Florida officials say unemployment website is nearly fixed, but doubts persist

Published Mar. 1, 2014

TALLAHASSEE — State officials who prematurely celebrated a new unemployment benefits website are saying now that the defects that kept thousands of Floridians from getting benefits since October are mostly fixed.

Officials with Gov. Rick Scott's Department of Economic Opportunity who oversee the CONNECT project say the number of jobless claims stuck in the system for more than a week dropped from more than 58,000 to fewer than 5,000 last month.

"The numbers speak for themselves," said CONNECT project manager Tom McCullion this week. "We're just in a phenomenal position today serving our claimants."

Yet most of the improvement has nothing to do with the DEO, said Alí R. Bustamante, a professor at Florida International University's center for labor research.

Starting Jan. 1, 73,000 Floridians lost their federal long-term unemployment benefits when Congress didn't renew the program. That, combined with a reduction of state benefits, wiped away 17 weeks of unemployment eligibility practically overnight, hitting Florida especially hard because it leads the nation in long-term unemployment.

"That accounts for the drop," Bustamante said. "There was a lot of confusion last month, and a lot of people didn't know what the limit for unemployment compensation was. They know now, so they aren't filing claims."

DEO officials, however, appear eager to take full credit.

In 15 separate news releases, between Feb. 7 and Feb. 27, DEO officials said the lower number of pending cases was "a result of multiple factors: system fixes, DEO-implemented (solutions), increased staff productivity, and increased staff."

Not once did the releases mention that fewer Floridians qualify for unemployment benefits.

"That's definitely disingenuous," Bustamante said.

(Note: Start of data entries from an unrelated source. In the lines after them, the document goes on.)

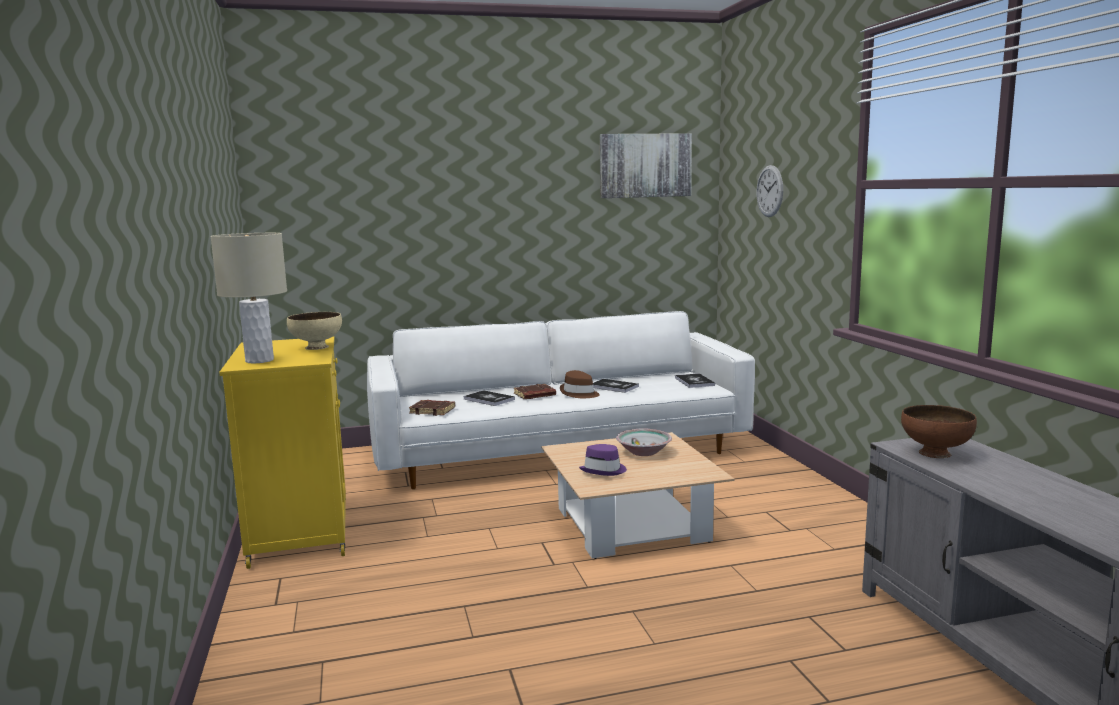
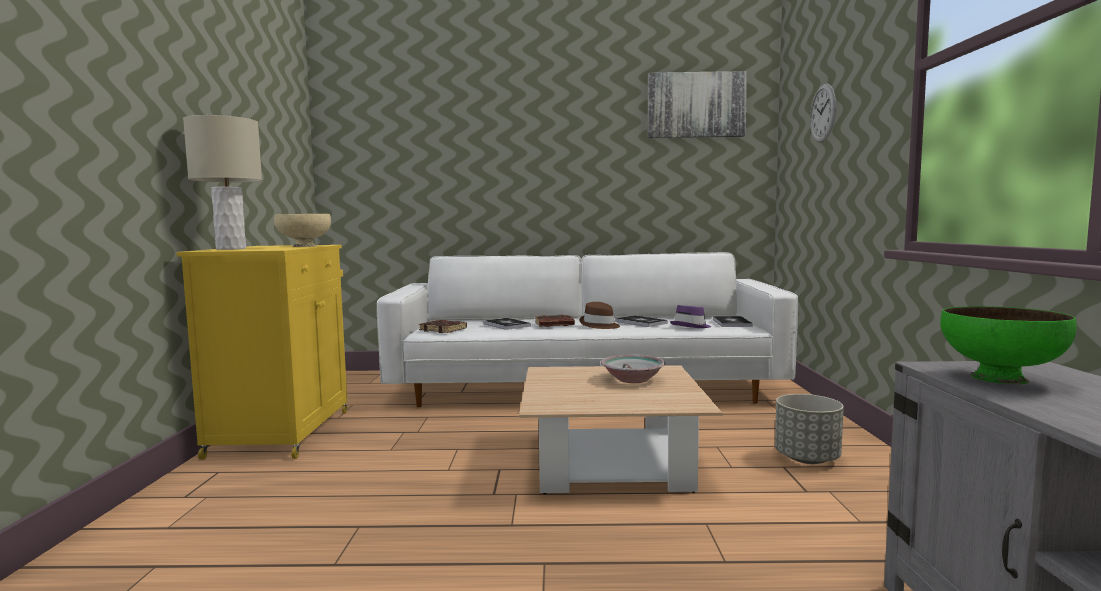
camera: 15 degrees right, 5 degrees down
(604, 470) = (572, 392): purple hat -> purple hat (691, 326)
(781, 502) = (807, 459): none -> grey planter
(936, 453) = (1001, 378): brown bowl -> green bowl

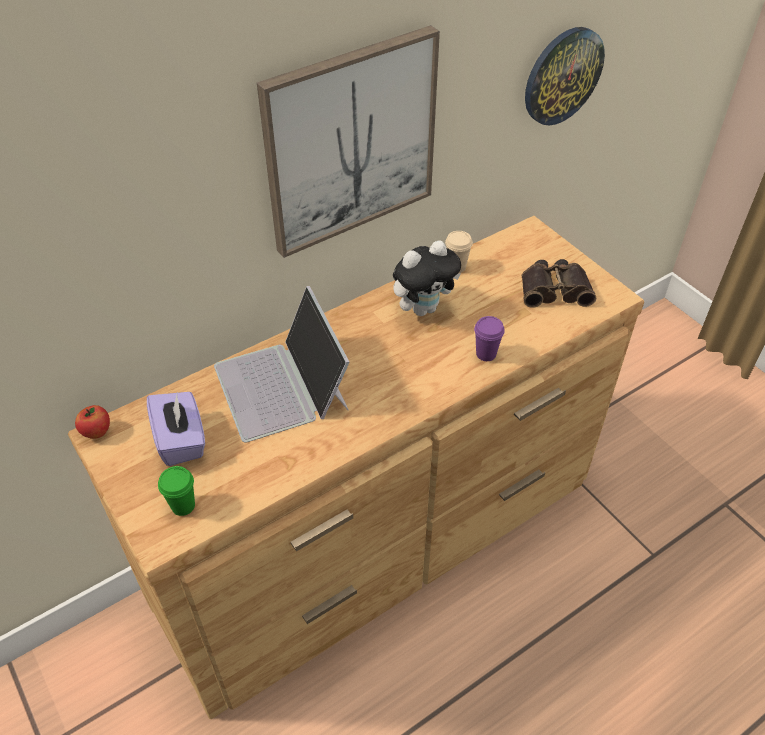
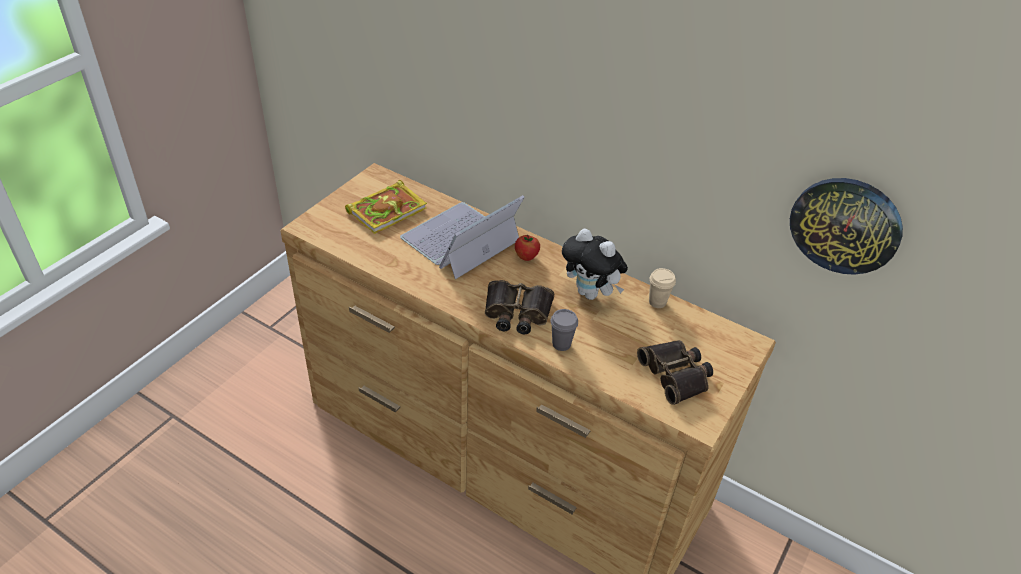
camera: 65 degrees right, 5 degrees down
(97, 432) = (378, 173): apple -> apple (526, 257)
(181, 440) = (388, 209): purple tissue box -> book
(183, 506) = (336, 227): green cup -> none
(350, 142) = (606, 121): picture -> none
(427, 374) = (516, 313): none -> binoculars
(486, 354) = (561, 344): purple cup -> grey cup

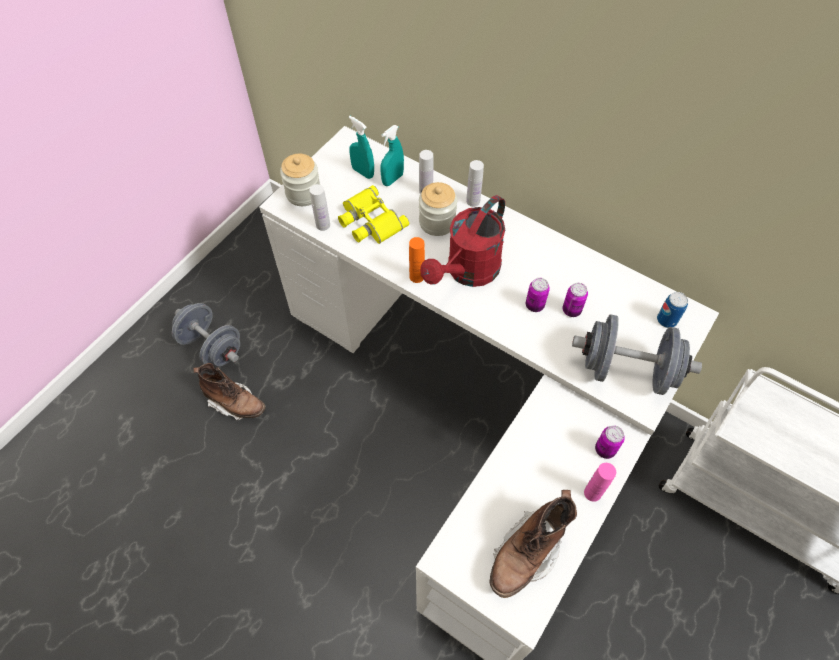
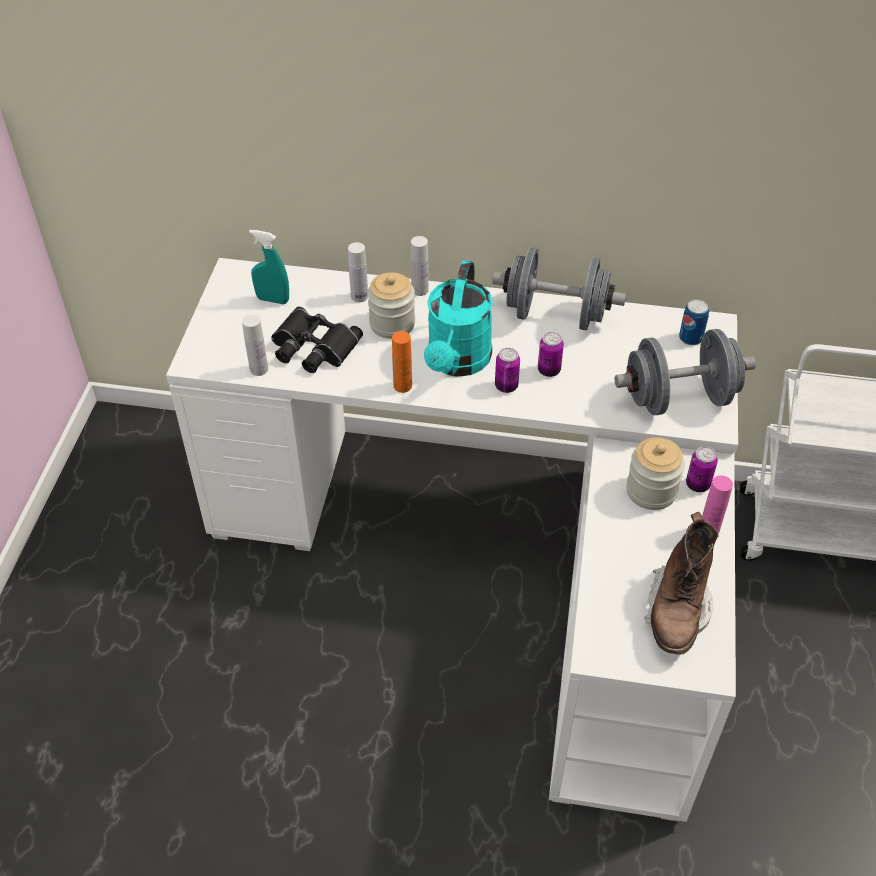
camera: 25 degrees left, 10 degrees down
(212, 346) = (114, 613): grey dumbbell -> grey dumbbell (555, 315)
(235, 403) = (184, 668): brown boot -> none
(303, 193) = (214, 344): jar -> jar (651, 491)
(369, 221) = (312, 347): yellow binoculars -> black binoculars
(392, 179) = (313, 296): turquoise spray bottle -> none
(467, 272) = (457, 363): red watering can -> turquoise watering can
(571, 310) = (590, 362): can -> can (506, 386)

In response to questions about the lower number of pending cases, DEO spokeswoman Jessica Sims for the first time acknowledged that the elimination of the federal long-term unemployment program would result in fewer cases.

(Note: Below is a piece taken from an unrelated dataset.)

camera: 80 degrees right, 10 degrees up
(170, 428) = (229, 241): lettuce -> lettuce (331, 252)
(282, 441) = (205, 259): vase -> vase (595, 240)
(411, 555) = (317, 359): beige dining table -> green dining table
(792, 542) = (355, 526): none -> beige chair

But while that "may contribute to a lesser amount of incoming (claims) that need to be (reviewed and processed), this is not a factor for the dramatic drop," she said in an email Thursday.

Sims reiterated that the drop was brought on more by a combination of fixes, increased staff and higher productivity. But it's still not clear how well the $63 million CONNECT system is functioning. The state started adding 330 new employees in January to expedite the review of claims — at a cost of $165,000 a week.

Sen. Bill Nelson said U.S. Department of Labor Secretary Thomas Perez told him this week that it might be another month or so before a key automated function of the website is "fully working and in place."

"I still believe an independent party has to get to the bottom of why this mess has happened," Nelson said in an email statement.

From the start, DEO officials have exaggerated CONNECT's viability. When the website debuted Oct. 15, job centers across Florida warned DEO officials that claimants couldn't log on or file claims. Undeterred, McCullion declared it a success.

The positive spin continued when DEO executive director Jesse Panuccio told state senators in early November that the media was exaggerating problems.

Complaints from thousands of claimants such as Robin Hopf of Palm Harbor countered the spin. In letters to Scott and other officials, Hopf detailed her troubles. She lost $1,100 in wrongfully denied claims after losing a temp job in health care in October. Forced from her apartment, she has stayed with a succession of friends since November.

"My life has been violated," Hopf said in an interview with the Times/Herald.

It wasn't until Dec. 20 that the DEO began publicly acknowledging problems. It started fining the contractor, Deloitte Consulting, $15,000 a day for ongoing problems. The U.S. Department of Labor intervened last month, forcing the DEO to pay claims delayed longer than a week.

DEO officials said this week that only four of 133 technical defects remain and that the website is performing better than the system it replaced.

That's a dubious distinction. Before CONNECT, Florida's compensation system was failing. In 2012, the state's "recipiency rate" — the proportion of unemployed people who actually receive jobless benefits — was 16 percent, the nation's lowest.

A 2011 law requiring a 45-question "skills review" and an online-only application system combined to thwart thousands of applicants. By 2013, Florida consistently failed to meet federal standards for paying claims, a violation of the Social Security Act.

Federal benchmarks require that states pay 87 percent of initial claims within 14 days. According to the U.S. Department of Labor, Florida paid only 76 percent of initial claims on time last year, failing to meet standards every month.

Sims said the 2008 recession swamped the system with an "unprecedented workload," a problem that was addressed by replacing the old system with CONNECT.

In the new system's first three months, Florida paid only 46 percent of initial claims on time.

"The (DEO) data submitted may contain inaccuracies due to the implementation of the new system and that DEO will submit revised reports as inaccuracies are identified," Sims wrote in an email.